(Extracted records)
-----

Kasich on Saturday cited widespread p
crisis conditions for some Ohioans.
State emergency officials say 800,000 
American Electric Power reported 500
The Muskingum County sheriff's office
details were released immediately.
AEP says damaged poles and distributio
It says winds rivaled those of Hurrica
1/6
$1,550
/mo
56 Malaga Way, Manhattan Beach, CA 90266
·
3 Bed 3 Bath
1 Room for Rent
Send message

-----

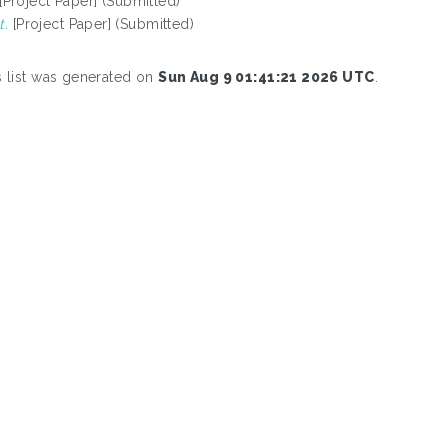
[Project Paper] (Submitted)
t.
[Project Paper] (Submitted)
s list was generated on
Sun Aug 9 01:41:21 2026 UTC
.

-----

▶ Task prompt:
Only a number should be given: the count of lines above that contain the word "says".

▶ Written response:
2